[[ Recorded information open ]]

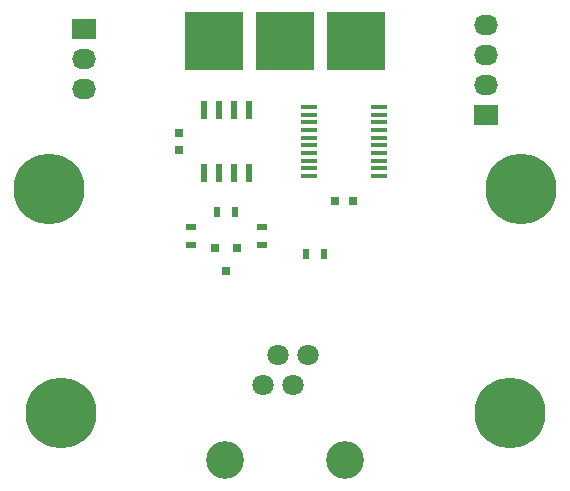
<source format=gbs>
G04 #@! TF.FileFunction,Soldermask,Bot*
%FSLAX46Y46*%
G04 Gerber Fmt 4.6, Leading zero omitted, Abs format (unit mm)*
G04 Created by KiCad (PCBNEW 4.0.7) date Sun Apr  1 13:56:06 2018*
%MOMM*%
%LPD*%
G01*
G04 APERTURE LIST*
%ADD10C,0.150000*%
%ADD11R,5.000000X5.000000*%
%ADD12C,6.000000*%
%ADD13R,0.800000X0.750000*%
%ADD14R,0.750000X0.800000*%
%ADD15R,2.032000X1.727200*%
%ADD16O,2.032000X1.727200*%
%ADD17C,3.200000*%
%ADD18C,1.800000*%
%ADD19R,0.900000X0.500000*%
%ADD20R,0.500000X0.900000*%
%ADD21R,1.450000X0.450000*%
%ADD22R,0.800100X0.800100*%
%ADD23R,0.600000X1.550000*%
G04 APERTURE END LIST*
D10*
D11*
X181000000Y-167500000D03*
X175000000Y-167500000D03*
X169000000Y-167500000D03*
D12*
X156000000Y-199000000D03*
X194000000Y-199000000D03*
X195000000Y-180000000D03*
X155000000Y-180000000D03*
D13*
X179250000Y-181000000D03*
X180750000Y-181000000D03*
D14*
X166000000Y-176750000D03*
X166000000Y-175250000D03*
D15*
X158000000Y-166460000D03*
D16*
X158000000Y-169000000D03*
X158000000Y-171540000D03*
D17*
X169920000Y-203000000D03*
X180080000Y-203000000D03*
D18*
X173095000Y-196650000D03*
X174365000Y-194110000D03*
X175635000Y-196650000D03*
X176905000Y-194110000D03*
D15*
X192000000Y-173750000D03*
D16*
X192000000Y-171210000D03*
X192000000Y-168670000D03*
X192000000Y-166130000D03*
D19*
X167000000Y-183250000D03*
X167000000Y-184750000D03*
D20*
X169250000Y-182000000D03*
X170750000Y-182000000D03*
D19*
X173000000Y-184750000D03*
X173000000Y-183250000D03*
D20*
X178250000Y-185500000D03*
X176750000Y-185500000D03*
D21*
X182950000Y-173075000D03*
X182950000Y-173725000D03*
X182950000Y-174375000D03*
X182950000Y-175025000D03*
X182950000Y-175675000D03*
X182950000Y-176325000D03*
X182950000Y-176975000D03*
X182950000Y-177625000D03*
X182950000Y-178275000D03*
X182950000Y-178925000D03*
X177050000Y-178925000D03*
X177050000Y-178275000D03*
X177050000Y-177625000D03*
X177050000Y-176975000D03*
X177050000Y-176325000D03*
X177050000Y-175675000D03*
X177050000Y-175025000D03*
X177050000Y-174375000D03*
X177050000Y-173725000D03*
X177050000Y-173075000D03*
D22*
X169050000Y-184999240D03*
X170950000Y-184999240D03*
X170000000Y-186998220D03*
D23*
X168095000Y-173300000D03*
X169365000Y-173300000D03*
X170635000Y-173300000D03*
X171905000Y-173300000D03*
X171905000Y-178700000D03*
X170635000Y-178700000D03*
X169365000Y-178700000D03*
X168095000Y-178700000D03*
M02*

</source>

[[ Recorded information closed ]]

• Your task:
An exact copy of all the entries above is required, with every picture left out.

• Answer for this exercise:
<source format=gbs>
G04 #@! TF.FileFunction,Soldermask,Bot*
%FSLAX46Y46*%
G04 Gerber Fmt 4.6, Leading zero omitted, Abs format (unit mm)*
G04 Created by KiCad (PCBNEW 4.0.7) date Sun Apr  1 13:56:06 2018*
%MOMM*%
%LPD*%
G01*
G04 APERTURE LIST*
%ADD10C,0.150000*%
%ADD11R,5.000000X5.000000*%
%ADD12C,6.000000*%
%ADD13R,0.800000X0.750000*%
%ADD14R,0.750000X0.800000*%
%ADD15R,2.032000X1.727200*%
%ADD16O,2.032000X1.727200*%
%ADD17C,3.200000*%
%ADD18C,1.800000*%
%ADD19R,0.900000X0.500000*%
%ADD20R,0.500000X0.900000*%
%ADD21R,1.450000X0.450000*%
%ADD22R,0.800100X0.800100*%
%ADD23R,0.600000X1.550000*%
G04 APERTURE END LIST*
D10*
D11*
X181000000Y-167500000D03*
X175000000Y-167500000D03*
X169000000Y-167500000D03*
D12*
X156000000Y-199000000D03*
X194000000Y-199000000D03*
X195000000Y-180000000D03*
X155000000Y-180000000D03*
D13*
X179250000Y-181000000D03*
X180750000Y-181000000D03*
D14*
X166000000Y-176750000D03*
X166000000Y-175250000D03*
D15*
X158000000Y-166460000D03*
D16*
X158000000Y-169000000D03*
X158000000Y-171540000D03*
D17*
X169920000Y-203000000D03*
X180080000Y-203000000D03*
D18*
X173095000Y-196650000D03*
X174365000Y-194110000D03*
X175635000Y-196650000D03*
X176905000Y-194110000D03*
D15*
X192000000Y-173750000D03*
D16*
X192000000Y-171210000D03*
X192000000Y-168670000D03*
X192000000Y-166130000D03*
D19*
X167000000Y-183250000D03*
X167000000Y-184750000D03*
D20*
X169250000Y-182000000D03*
X170750000Y-182000000D03*
D19*
X173000000Y-184750000D03*
X173000000Y-183250000D03*
D20*
X178250000Y-185500000D03*
X176750000Y-185500000D03*
D21*
X182950000Y-173075000D03*
X182950000Y-173725000D03*
X182950000Y-174375000D03*
X182950000Y-175025000D03*
X182950000Y-175675000D03*
X182950000Y-176325000D03*
X182950000Y-176975000D03*
X182950000Y-177625000D03*
X182950000Y-178275000D03*
X182950000Y-178925000D03*
X177050000Y-178925000D03*
X177050000Y-178275000D03*
X177050000Y-177625000D03*
X177050000Y-176975000D03*
X177050000Y-176325000D03*
X177050000Y-175675000D03*
X177050000Y-175025000D03*
X177050000Y-174375000D03*
X177050000Y-173725000D03*
X177050000Y-173075000D03*
D22*
X169050000Y-184999240D03*
X170950000Y-184999240D03*
X170000000Y-186998220D03*
D23*
X168095000Y-173300000D03*
X169365000Y-173300000D03*
X170635000Y-173300000D03*
X171905000Y-173300000D03*
X171905000Y-178700000D03*
X170635000Y-178700000D03*
X169365000Y-178700000D03*
X168095000Y-178700000D03*
M02*

</source>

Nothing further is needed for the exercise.